Cis told Rodney all about herself; he told her some things about himself. They were friends at the end of the little excursion, “pals,” Cis liked to call it, finding this “pal” more delightful than any other she had known; clever, humorous, charming. She did not hesitate to speak of this charm.
“I didn’t know anyone but a girl had your kind of fun; boys don’t usually know how to play your way,” Cis cried delightedly. “You’re lots of fun, and you’re really as nice as you can be!”
“I’m not a boy, Cicely,” Rodney replied, a trifle sadly—they were Cicely and Rodney by this time. “I don’t suppose I played this way when I was a boy, but I had the material in me and experience cultivated it. Glad you like me, jolly Cicely.”
“Yes, I do. It was luck that made me find you to-day; I knew luck was running my way when I came to Beaconhite! Aren’t you a boy, quite young, anyway? You haven’t told me that,” said Cis.
“I’m thirty, shall be thirty-one next spring, and that’s beyond boyhood. Why do you lay such stress on boyhood, my dear? Neither it, nor girlhood lasts,” he said.
“I shall be twenty-two on Christmas Day,” said Cis slowly. “I don’t know why, but I belong with boys; I don’t belong with grown men.”
“Only with this grown man. We’re friends, and dates don’t alter it,” he said quickly. “Were you born on Christmas Day? What a sell! Shame, Pal-Cicely.”
“Shame? Why is it? I always liked it a lot; nice day to be born on, seems to me,” cried Cis. “The whole world glad on your birthday, and——” she checked herself.
“Does you out of a separate festa, and additional gifts,” said Rodney. “But your magnificent hair would serve for Christmas decorations; I never saw such hair, Cicely! I’m going to call you Holly; do you mind?”
“Not I!” Cis laughed delightedly. “It isn’t that kind of red, but it’s pretty flaring.”
“It is glorious; copper, gold and pure flame! Wouldn’t Titian have had a fit over it! Holly, I hate to say it, but if we’re to lunch, we’ve got to be getting back to it,” suggested Rodney.
“I am hungry,” agreed Cis. “I’ve had a fine morning; much obliged. You’ve no idea how lonely I was beginning to feel, and the girls I tried to creep up toward poked me off with icy finger tips, wouldn’t stoop to use a whole palm! Are you going to introduce me to some nice girls?”
“Want another pal already?” Rodney said reproachfully.

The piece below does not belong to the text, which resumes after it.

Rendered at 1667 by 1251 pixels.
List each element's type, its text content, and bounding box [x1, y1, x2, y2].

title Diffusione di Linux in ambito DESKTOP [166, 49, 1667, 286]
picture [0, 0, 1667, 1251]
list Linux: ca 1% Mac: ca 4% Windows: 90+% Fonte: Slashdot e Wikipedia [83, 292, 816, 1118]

“Oh, no; you’re all-around satisfactory, but I do want to know girls, too. Please let me know your nicest friends,” begged Cis, laughing, but in earnest.
Rodney considered. Rapidly he passed in mental review the girls whom he knew; society girls, young matrons, some of other rank. None to whom he could compare this dewy, sweet, merry, daring, innocent Cicely, none with whom he could think of her in combination.

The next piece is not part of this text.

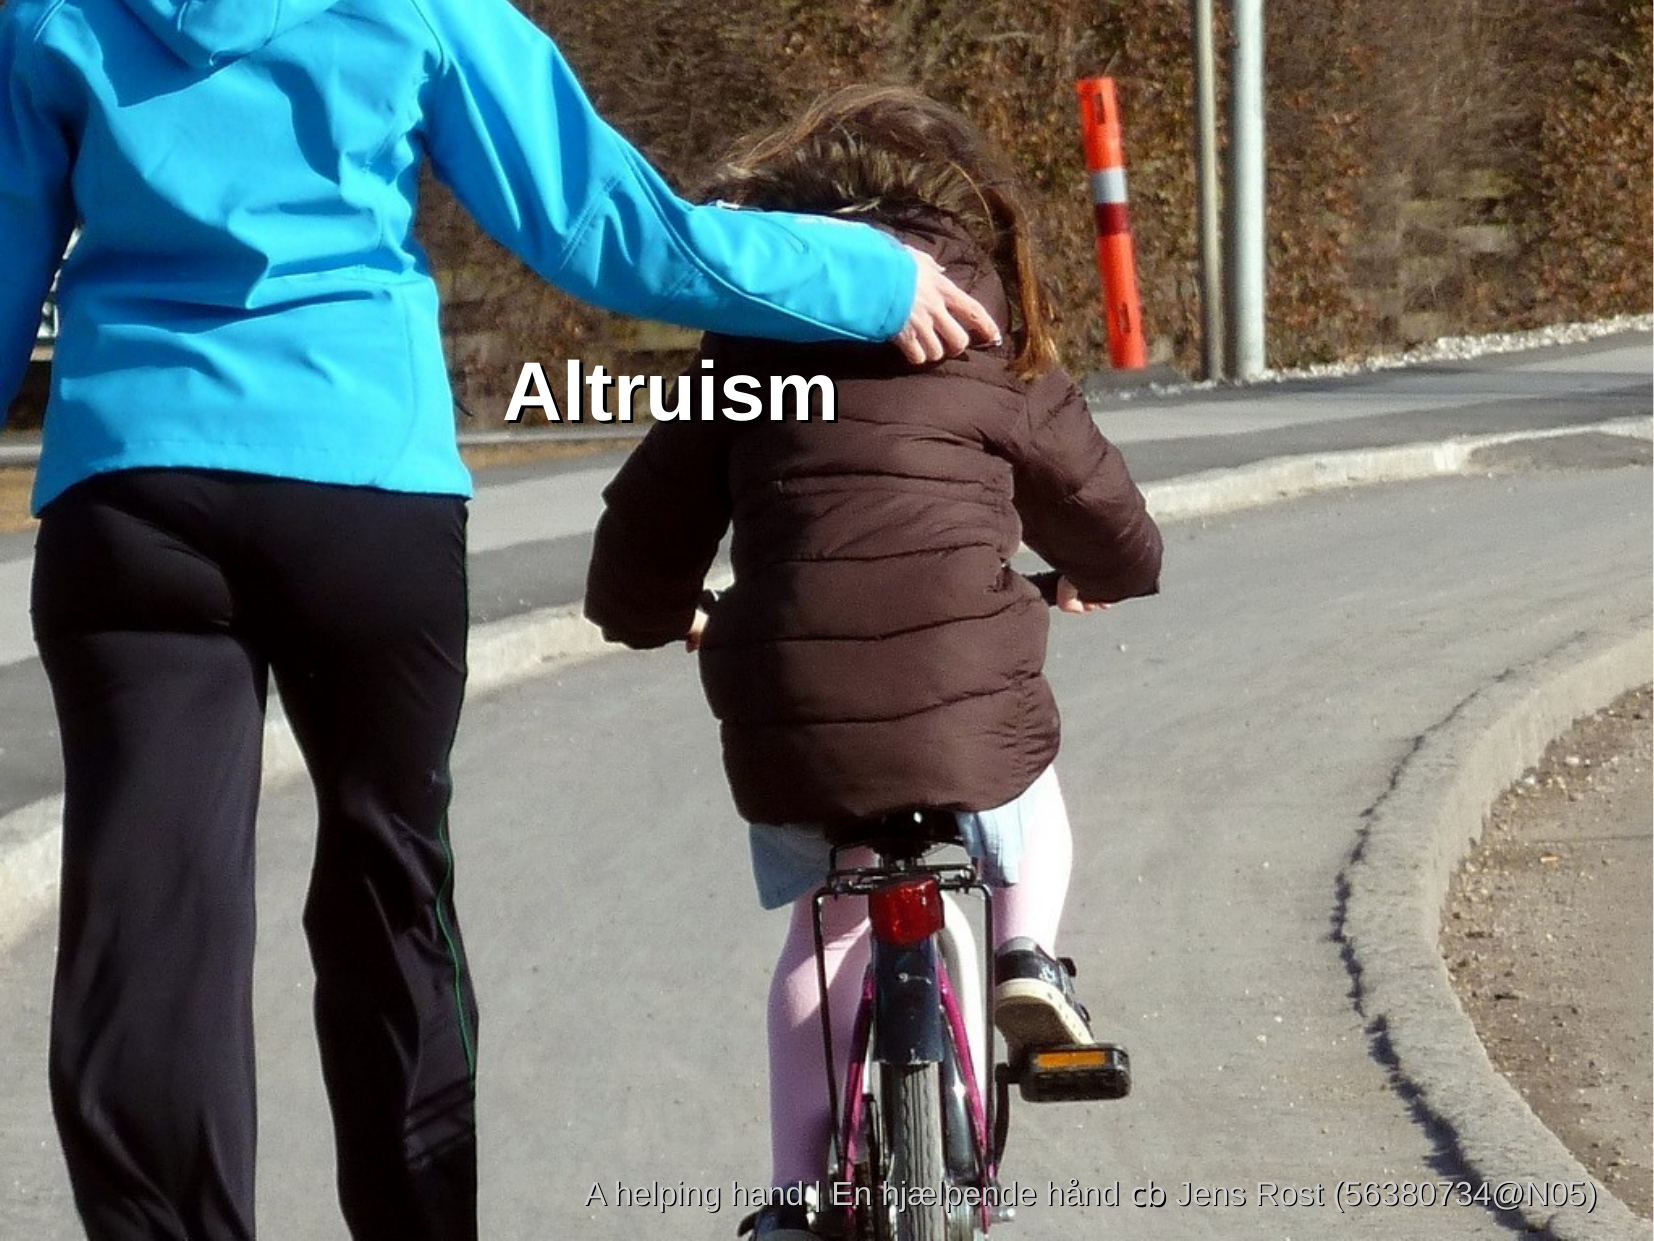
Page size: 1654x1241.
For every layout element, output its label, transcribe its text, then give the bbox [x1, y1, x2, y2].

text_box Altruism [487, 337, 1084, 446]
text_box A helping hand | En hjælpende hånd cb Jens Rost (56380734@N05) [37, 1162, 1613, 1215]
picture [0, 0, 1654, 1241]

“I’ll look some up, Cicely,” he said. “I had a sister, but she has been gone these many years, and would have been too old for you; older than I am. We’re all right as we are for the time being, aren’t we?”
“Happy as clams!” cried Cis. “Now if I get my position, with a pal in town, and a place like that—how about it?”
“Nifty!” cried Rodney. “Will you go to a show with me to-night? I know of private theatricals for a charity, and they won’t be half-bad. Will you go, dear young pal of mine?” He sang the refrain of the song, one word appropriately altered.
“Yes, but Dutch treat!” cried Cis, and as he was about to expostulate, she added: “Or not at all. If I’m to be a real pal, then I stand on my own, just as real pals do and should. Dutch treat? Say yes, and I’ll say yes, with pleasure.”
“Yes, then, but you’re a girl all right; girls insist on their own way,” grumbled Rodney.
Cis laughed, and threw her hat into the air, catching it deftly.
“Best of both parts, the girl’s and the boy’s, that’s what this Cis Adair is out for, and independence comes both ways,” she triumphed.